Concurrent multi-writer variant

The single-writer version proves “the WAL is durable”. The harder version is:

While ten goroutines hammer PUTs concurrently, SIGKILL at a random moment. After restart, every response that was 204 must be readable.

This catches a class of bugs the single-writer test doesn’t: lock- ordering issues that only manifest when fsync happens for batch A while batch B is still in the MemTable. MiniKV’s test runs this with N writers and asserts the same per-ack contract.

The “ack means durable” definition

The ack contract is precise:

A 204 No Content from the HTTP server means the WAL has been appended and fsynced with this write’s record, before the response was written to the socket.

If anything in the stack relaxes that — a write returning before fsync, a buffered HTTP writer flushing late, a “wait for replication” that races with the WAL — the test catches it. That’s why the test is a much stronger statement than “the engine reads what it writes in steady state”.

Why HTTP, not the Go API

The Go API (kv.KV.Put) is a function call. You can’t SIGKILL a function call. You can os.Exit the test, but then you lose the test runner’s ability to verify anything.

HTTP is process-to-process. Killing the server is one syscall. The test process keeps running and gets to do the assertions.

It also tests the surface a real user touches, which is the right unit of “did I keep my promise?”.

What this test does not cover

Filesystem reorderings. A real power loss can reorder writes that fsync hasn’t covered. The test doesn’t simulate that; it just trusts the OS fsync semantics. For a real engine targeting consumer hardware, ALICE or similar is the next step.
Disk corruption. Bit flips inside WAL records would still pass CRC32C and corrupt the MemTable on replay. We don’t fault- inject torn writes inside records, only between them.
Replication. This is a single-node durability test. The raft failover test is a separate concern.
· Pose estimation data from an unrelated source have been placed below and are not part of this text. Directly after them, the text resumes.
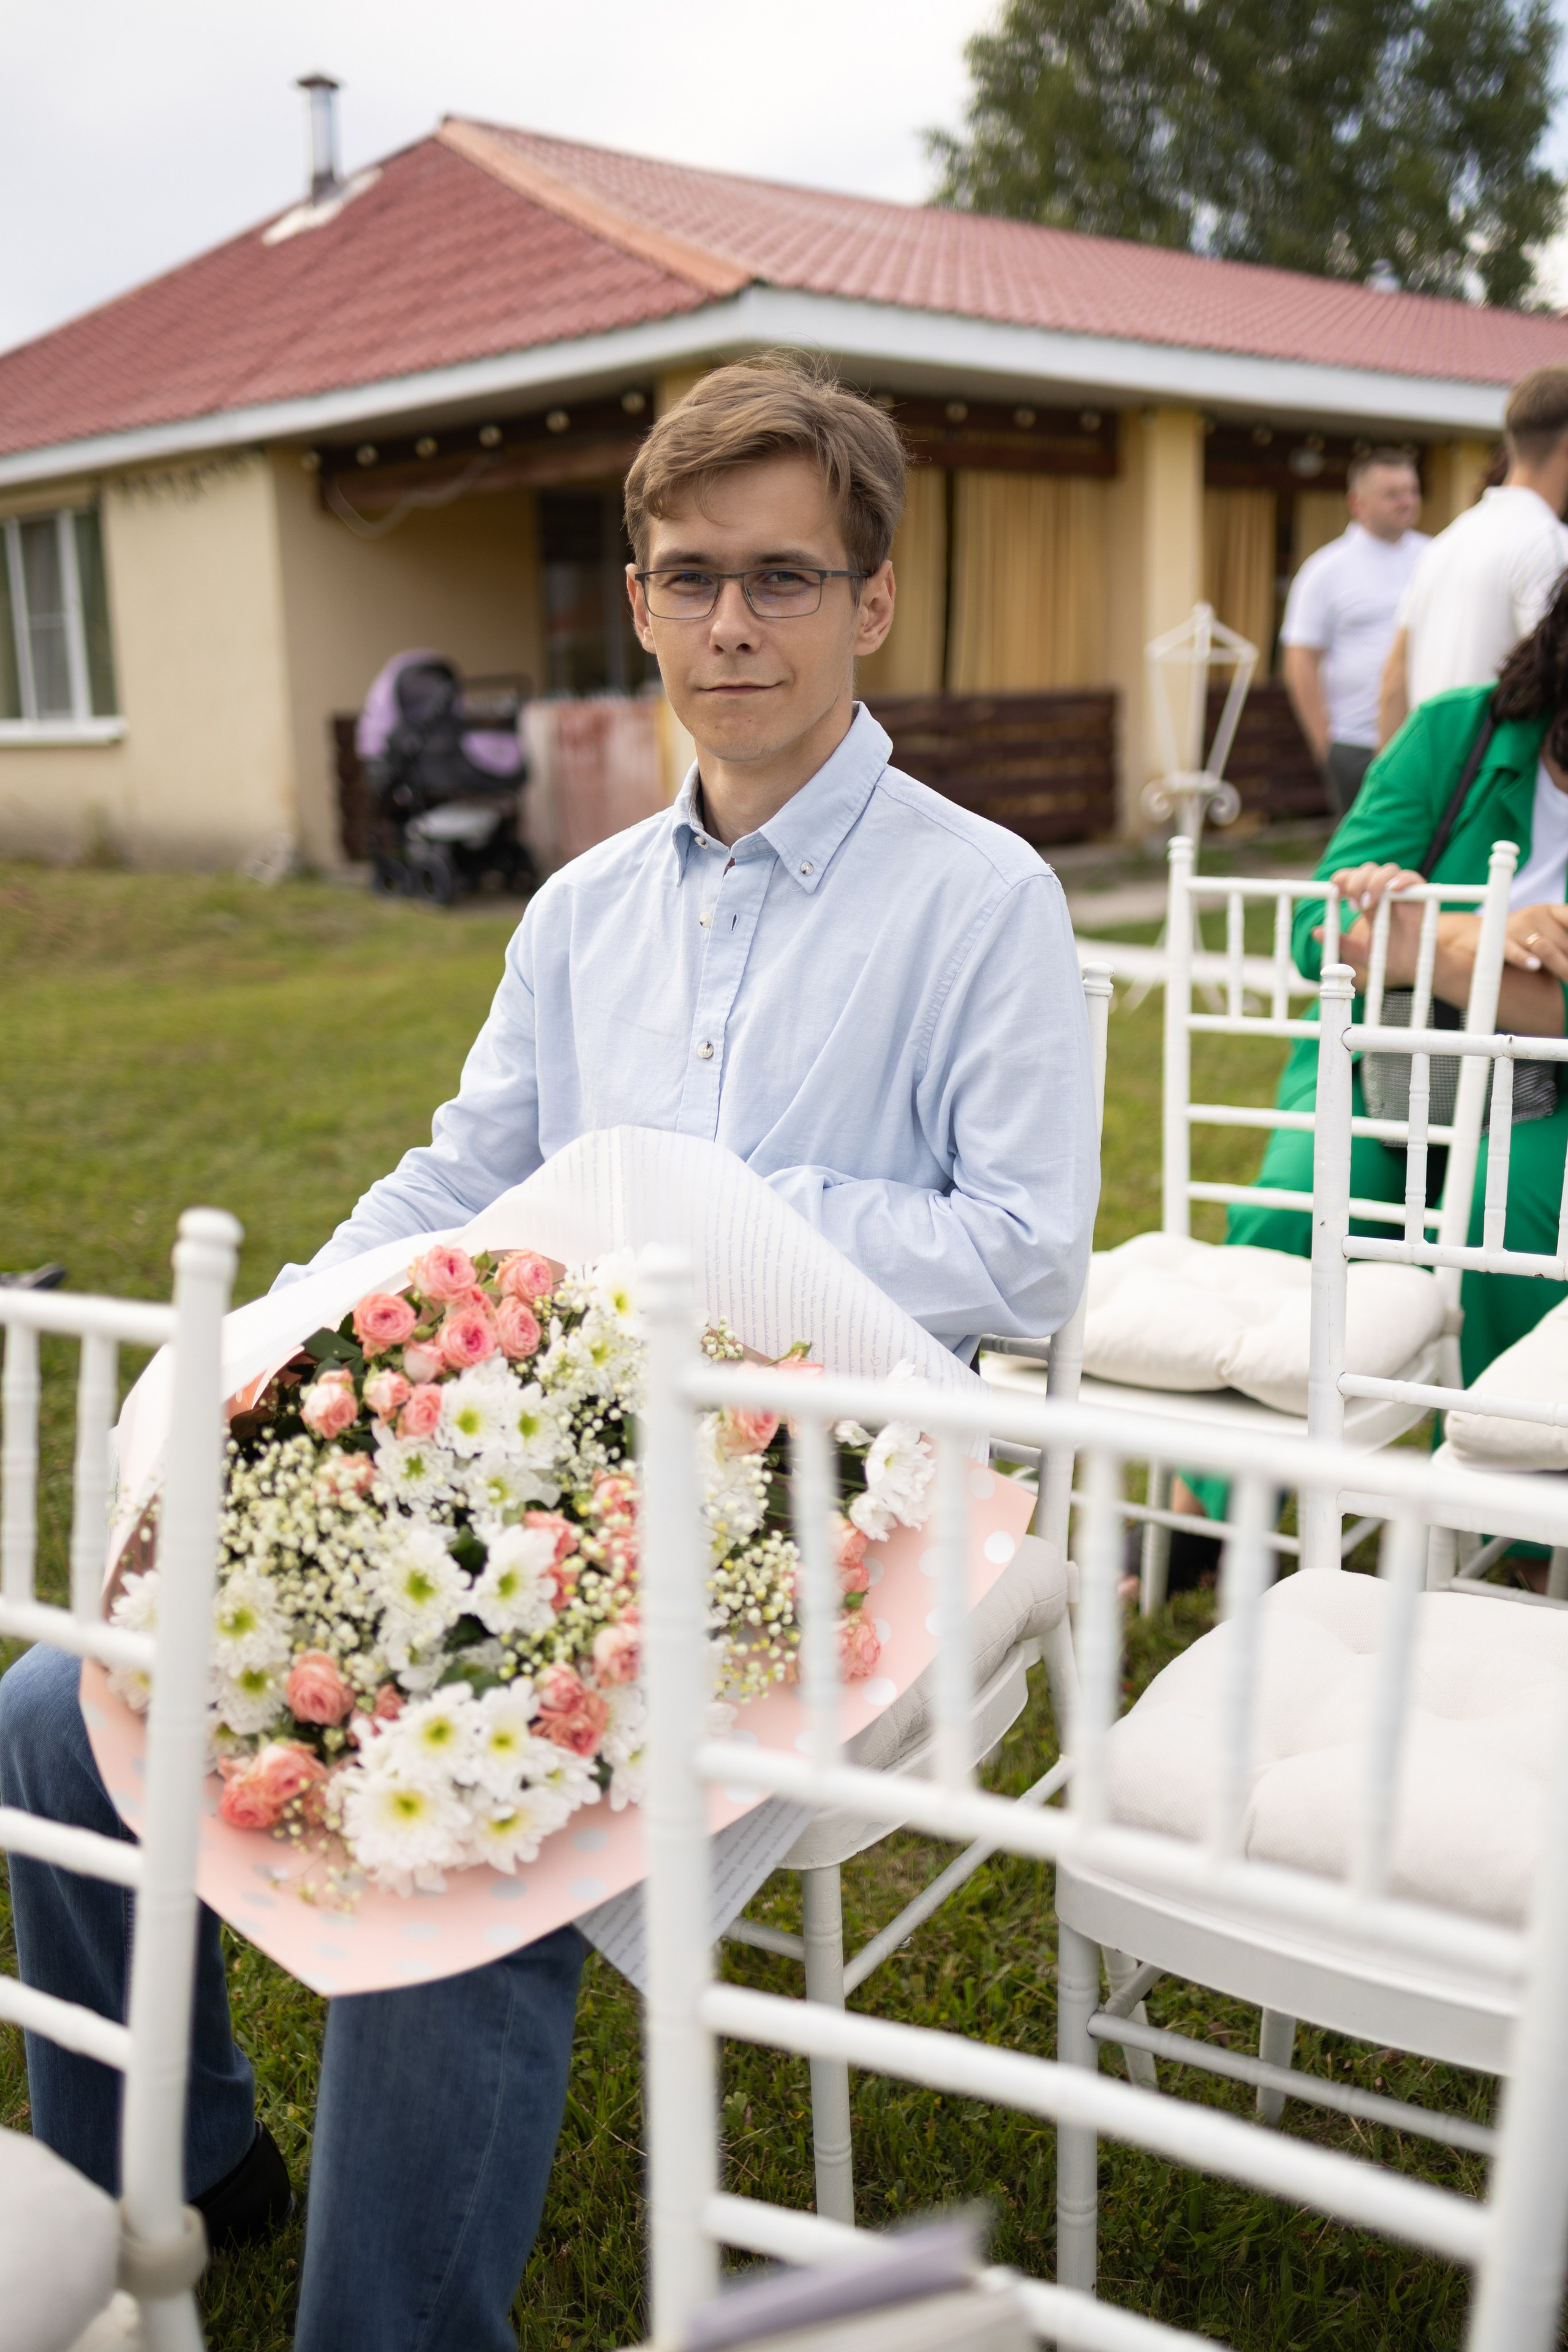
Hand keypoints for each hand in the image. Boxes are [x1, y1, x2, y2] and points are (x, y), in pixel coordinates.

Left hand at [1311, 863, 1427, 984]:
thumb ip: (1341, 941)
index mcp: (1368, 902)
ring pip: (1386, 870)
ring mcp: (1402, 893)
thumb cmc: (1389, 959)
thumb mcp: (1360, 952)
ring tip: (1368, 903)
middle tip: (1353, 905)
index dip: (1342, 880)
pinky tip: (1393, 890)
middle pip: (1366, 871)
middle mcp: (1384, 894)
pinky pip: (1412, 877)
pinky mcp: (1421, 895)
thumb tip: (1315, 931)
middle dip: (1355, 883)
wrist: (1414, 970)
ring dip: (1374, 882)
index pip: (1352, 878)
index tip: (1334, 894)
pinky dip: (1402, 879)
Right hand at [1503, 903, 1567, 980]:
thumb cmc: (1520, 938)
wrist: (1476, 935)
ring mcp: (1517, 926)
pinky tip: (1535, 966)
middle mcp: (1535, 914)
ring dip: (1561, 966)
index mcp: (1551, 910)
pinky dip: (1524, 958)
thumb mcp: (1545, 931)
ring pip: (1544, 948)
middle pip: (1564, 942)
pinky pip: (1514, 951)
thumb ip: (1563, 940)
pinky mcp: (1498, 940)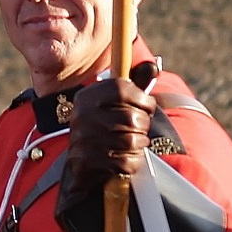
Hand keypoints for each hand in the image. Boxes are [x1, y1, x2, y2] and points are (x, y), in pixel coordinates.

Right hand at [62, 77, 155, 201]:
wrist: (80, 165)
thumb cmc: (104, 129)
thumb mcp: (112, 105)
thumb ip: (132, 87)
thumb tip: (152, 67)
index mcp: (87, 97)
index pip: (122, 89)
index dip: (143, 99)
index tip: (147, 107)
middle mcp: (81, 115)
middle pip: (132, 117)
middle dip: (143, 126)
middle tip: (139, 129)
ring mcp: (83, 139)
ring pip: (131, 140)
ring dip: (139, 144)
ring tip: (133, 144)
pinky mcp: (87, 162)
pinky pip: (125, 160)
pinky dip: (132, 161)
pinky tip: (125, 157)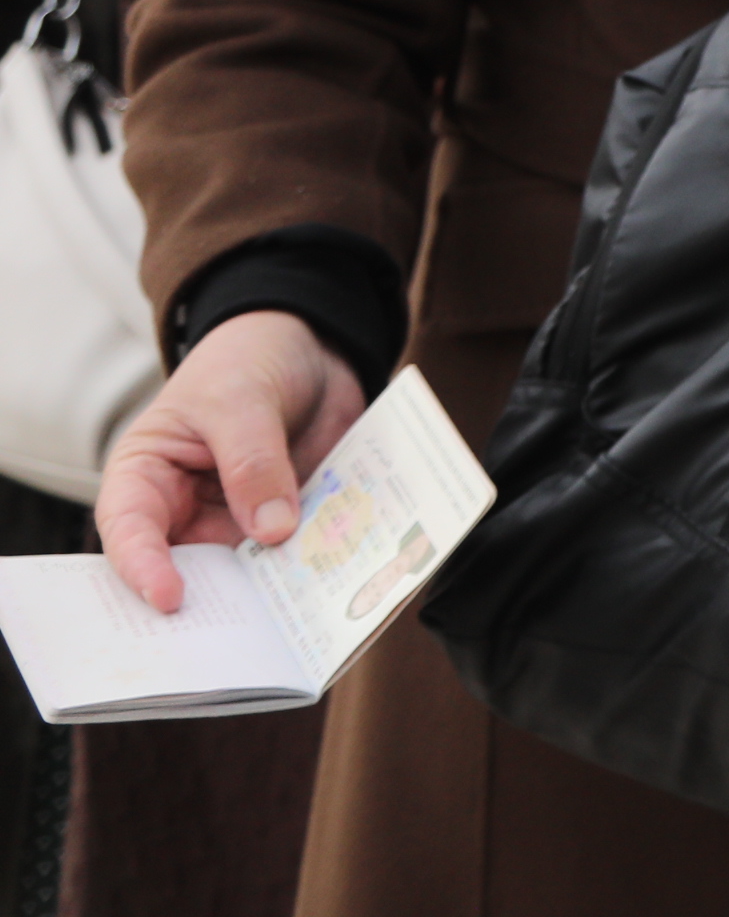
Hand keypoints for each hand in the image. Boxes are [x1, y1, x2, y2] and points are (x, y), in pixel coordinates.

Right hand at [95, 311, 369, 613]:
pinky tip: (345, 581)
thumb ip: (253, 461)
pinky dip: (317, 566)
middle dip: (213, 601)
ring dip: (274, 592)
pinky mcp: (289, 522)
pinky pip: (299, 553)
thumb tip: (273, 529)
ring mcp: (239, 522)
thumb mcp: (241, 399)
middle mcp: (187, 513)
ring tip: (300, 615)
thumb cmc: (246, 360)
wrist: (306, 345)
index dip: (143, 568)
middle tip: (241, 634)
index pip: (131, 532)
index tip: (170, 598)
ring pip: (248, 573)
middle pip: (189, 571)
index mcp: (147, 478)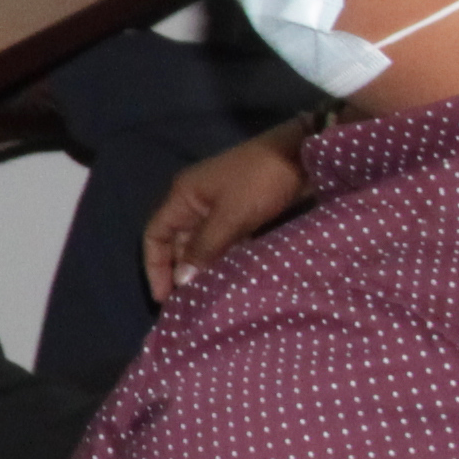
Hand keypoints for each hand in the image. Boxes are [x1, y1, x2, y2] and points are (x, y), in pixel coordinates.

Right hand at [145, 123, 315, 301]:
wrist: (303, 155)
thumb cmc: (260, 181)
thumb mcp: (231, 217)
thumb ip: (204, 249)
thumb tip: (183, 281)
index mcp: (183, 196)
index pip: (155, 235)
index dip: (155, 266)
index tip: (164, 298)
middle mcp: (195, 201)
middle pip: (176, 242)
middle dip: (179, 271)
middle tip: (188, 304)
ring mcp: (219, 205)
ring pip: (201, 243)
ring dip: (202, 267)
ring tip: (207, 296)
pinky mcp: (241, 211)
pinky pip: (223, 240)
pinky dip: (223, 258)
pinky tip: (229, 277)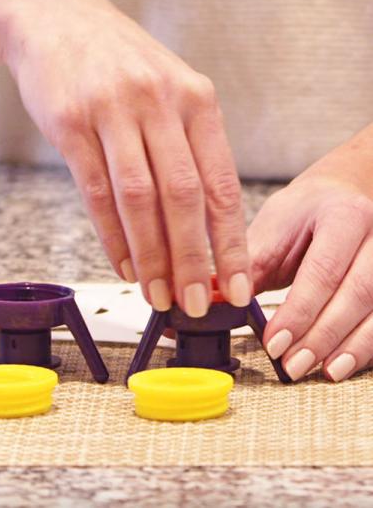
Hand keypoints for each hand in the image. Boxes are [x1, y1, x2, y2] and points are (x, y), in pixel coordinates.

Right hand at [3, 0, 250, 316]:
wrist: (57, 24)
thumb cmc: (118, 67)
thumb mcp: (168, 91)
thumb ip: (188, 148)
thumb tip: (205, 226)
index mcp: (195, 99)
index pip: (220, 183)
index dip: (231, 241)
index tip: (237, 284)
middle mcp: (158, 102)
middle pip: (182, 197)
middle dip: (191, 259)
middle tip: (192, 302)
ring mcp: (111, 111)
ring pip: (138, 199)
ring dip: (150, 255)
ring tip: (156, 294)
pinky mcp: (70, 124)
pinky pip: (95, 191)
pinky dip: (111, 236)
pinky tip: (123, 263)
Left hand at [249, 125, 372, 380]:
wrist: (342, 196)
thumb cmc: (302, 216)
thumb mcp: (271, 231)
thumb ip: (247, 267)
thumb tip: (210, 303)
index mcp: (342, 215)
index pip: (322, 270)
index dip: (299, 312)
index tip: (273, 343)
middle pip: (358, 293)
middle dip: (322, 335)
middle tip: (293, 365)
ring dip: (350, 347)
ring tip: (321, 371)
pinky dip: (365, 346)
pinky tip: (341, 364)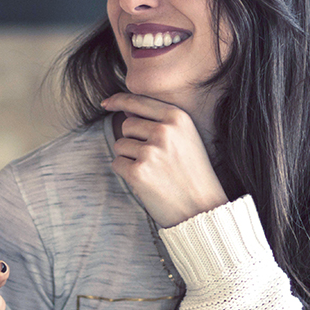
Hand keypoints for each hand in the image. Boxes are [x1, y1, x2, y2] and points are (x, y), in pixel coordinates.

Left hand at [101, 92, 228, 227]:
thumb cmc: (193, 173)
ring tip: (154, 172)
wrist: (203, 208)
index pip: (138, 100)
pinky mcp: (138, 172)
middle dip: (133, 140)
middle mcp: (164, 131)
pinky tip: (147, 182)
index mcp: (178, 117)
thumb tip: (125, 109)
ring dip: (130, 158)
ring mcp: (151, 151)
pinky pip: (117, 163)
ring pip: (120, 145)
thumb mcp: (186, 138)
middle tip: (154, 159)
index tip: (106, 103)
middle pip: (127, 125)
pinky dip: (127, 173)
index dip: (119, 100)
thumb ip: (160, 121)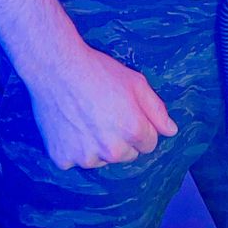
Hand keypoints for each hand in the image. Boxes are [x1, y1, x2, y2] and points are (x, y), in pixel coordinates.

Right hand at [26, 39, 177, 170]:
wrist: (56, 68)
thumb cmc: (98, 71)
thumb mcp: (135, 82)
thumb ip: (157, 109)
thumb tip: (171, 130)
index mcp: (133, 131)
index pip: (148, 144)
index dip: (140, 127)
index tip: (126, 113)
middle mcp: (111, 150)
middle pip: (126, 155)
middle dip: (120, 140)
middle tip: (105, 114)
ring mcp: (86, 157)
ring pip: (100, 159)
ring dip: (96, 146)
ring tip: (85, 118)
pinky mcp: (63, 159)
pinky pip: (74, 160)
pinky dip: (72, 147)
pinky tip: (69, 125)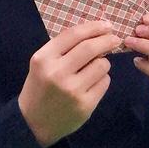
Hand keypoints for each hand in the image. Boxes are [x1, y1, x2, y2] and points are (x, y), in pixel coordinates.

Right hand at [19, 20, 124, 147]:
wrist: (33, 122)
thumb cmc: (40, 87)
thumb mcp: (42, 63)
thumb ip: (64, 48)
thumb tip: (97, 30)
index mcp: (43, 59)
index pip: (74, 34)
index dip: (94, 26)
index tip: (107, 25)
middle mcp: (57, 73)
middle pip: (91, 48)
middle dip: (107, 40)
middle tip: (115, 39)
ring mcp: (72, 90)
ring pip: (102, 65)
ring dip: (103, 63)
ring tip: (95, 68)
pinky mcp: (85, 105)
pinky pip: (105, 82)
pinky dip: (102, 79)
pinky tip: (92, 83)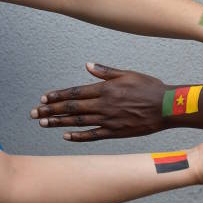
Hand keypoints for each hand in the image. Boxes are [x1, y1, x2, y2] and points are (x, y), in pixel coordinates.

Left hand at [30, 63, 164, 141]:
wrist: (166, 106)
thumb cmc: (148, 87)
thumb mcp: (128, 73)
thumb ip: (106, 71)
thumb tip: (88, 65)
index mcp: (106, 89)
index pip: (76, 93)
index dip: (59, 96)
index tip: (45, 97)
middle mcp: (104, 105)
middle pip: (72, 108)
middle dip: (52, 109)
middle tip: (35, 112)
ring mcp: (108, 120)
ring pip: (78, 122)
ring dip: (59, 123)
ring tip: (44, 123)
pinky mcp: (115, 132)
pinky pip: (92, 135)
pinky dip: (78, 136)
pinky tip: (66, 136)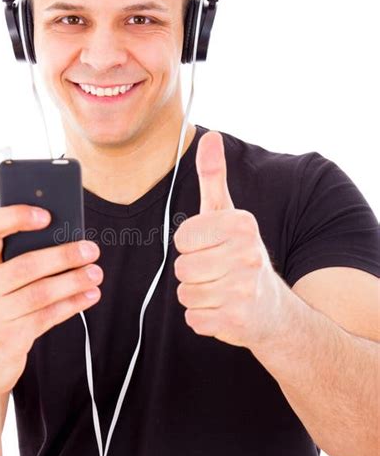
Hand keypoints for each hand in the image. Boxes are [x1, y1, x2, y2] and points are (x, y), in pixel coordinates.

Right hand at [0, 205, 102, 397]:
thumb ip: (19, 256)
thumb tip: (66, 237)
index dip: (16, 216)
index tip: (46, 215)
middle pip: (27, 265)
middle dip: (64, 256)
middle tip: (91, 249)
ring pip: (41, 293)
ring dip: (74, 281)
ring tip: (96, 272)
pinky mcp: (11, 339)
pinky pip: (48, 317)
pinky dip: (73, 304)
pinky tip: (90, 295)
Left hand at [173, 131, 288, 349]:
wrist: (272, 310)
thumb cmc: (241, 256)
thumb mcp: (228, 215)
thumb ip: (213, 177)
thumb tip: (209, 136)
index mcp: (242, 224)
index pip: (182, 239)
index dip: (192, 247)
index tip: (213, 249)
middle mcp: (247, 254)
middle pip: (182, 268)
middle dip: (194, 275)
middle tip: (219, 274)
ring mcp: (244, 288)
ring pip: (185, 295)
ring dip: (198, 297)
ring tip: (221, 291)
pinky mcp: (237, 319)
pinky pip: (193, 319)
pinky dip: (203, 319)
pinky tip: (224, 310)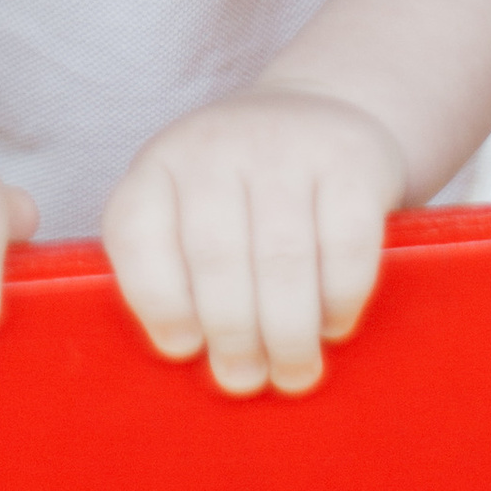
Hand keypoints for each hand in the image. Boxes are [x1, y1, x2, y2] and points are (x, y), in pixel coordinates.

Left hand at [102, 89, 407, 397]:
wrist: (322, 109)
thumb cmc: (245, 194)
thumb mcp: (190, 208)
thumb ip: (177, 271)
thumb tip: (191, 364)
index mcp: (160, 166)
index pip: (138, 235)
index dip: (157, 304)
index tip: (182, 349)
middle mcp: (216, 145)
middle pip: (216, 258)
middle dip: (232, 337)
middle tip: (246, 381)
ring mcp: (286, 145)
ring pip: (282, 258)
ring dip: (287, 335)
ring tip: (293, 374)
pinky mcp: (352, 159)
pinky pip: (345, 247)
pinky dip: (339, 301)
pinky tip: (334, 326)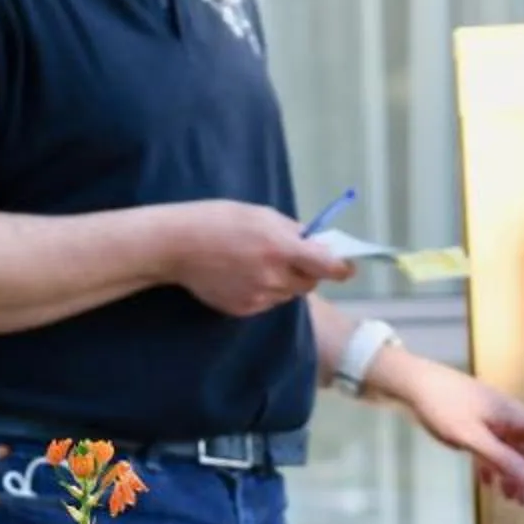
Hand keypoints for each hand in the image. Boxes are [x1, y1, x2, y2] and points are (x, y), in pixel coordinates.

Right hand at [162, 201, 354, 317]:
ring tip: (257, 263)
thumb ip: (292, 231)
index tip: (347, 267)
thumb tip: (316, 244)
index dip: (341, 268)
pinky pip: (267, 303)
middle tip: (290, 256)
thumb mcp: (261, 214)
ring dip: (284, 281)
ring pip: (287, 294)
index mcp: (281, 248)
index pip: (327, 266)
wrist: (177, 245)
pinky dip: (264, 291)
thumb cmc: (218, 221)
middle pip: (309, 283)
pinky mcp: (244, 309)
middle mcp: (273, 277)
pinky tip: (242, 275)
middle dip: (307, 271)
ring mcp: (258, 297)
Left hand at [386, 354, 523, 503]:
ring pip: (507, 449)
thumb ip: (498, 457)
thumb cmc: (443, 407)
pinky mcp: (472, 421)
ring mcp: (488, 417)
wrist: (412, 384)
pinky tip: (486, 482)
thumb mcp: (469, 437)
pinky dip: (491, 464)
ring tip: (505, 498)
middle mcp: (504, 415)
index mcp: (510, 414)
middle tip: (519, 502)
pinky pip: (490, 446)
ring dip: (508, 472)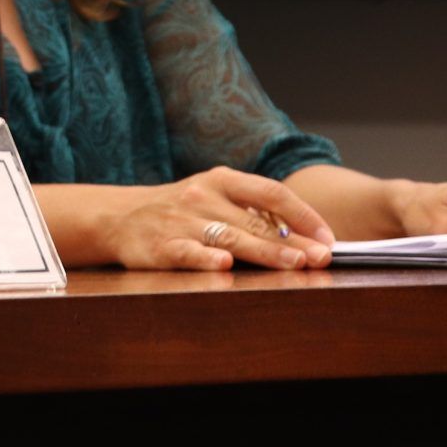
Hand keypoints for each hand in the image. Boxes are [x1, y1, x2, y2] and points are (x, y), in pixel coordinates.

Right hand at [101, 167, 336, 272]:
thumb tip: (308, 238)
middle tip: (322, 258)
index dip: (303, 215)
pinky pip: (186, 252)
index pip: (271, 193)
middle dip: (292, 242)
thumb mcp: (213, 197)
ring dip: (264, 252)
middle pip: (255, 221)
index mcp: (221, 180)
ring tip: (293, 264)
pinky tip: (224, 266)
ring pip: (229, 237)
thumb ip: (253, 212)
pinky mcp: (160, 246)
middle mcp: (202, 197)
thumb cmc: (181, 210)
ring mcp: (180, 221)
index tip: (328, 238)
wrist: (119, 217)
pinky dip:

For an MVP storage engine, the SIGKILL test is the floor. Without it, no test result means anything. With it, every other test gets to assume the durability layer holds.

Running it

1	go test -race -count=1 ./tests -run TestSIGKILL -v -timeout 120s

The race flag matters: most engine bugs that only show under crash are bugs in the same write path that the race detector would flag in steady state.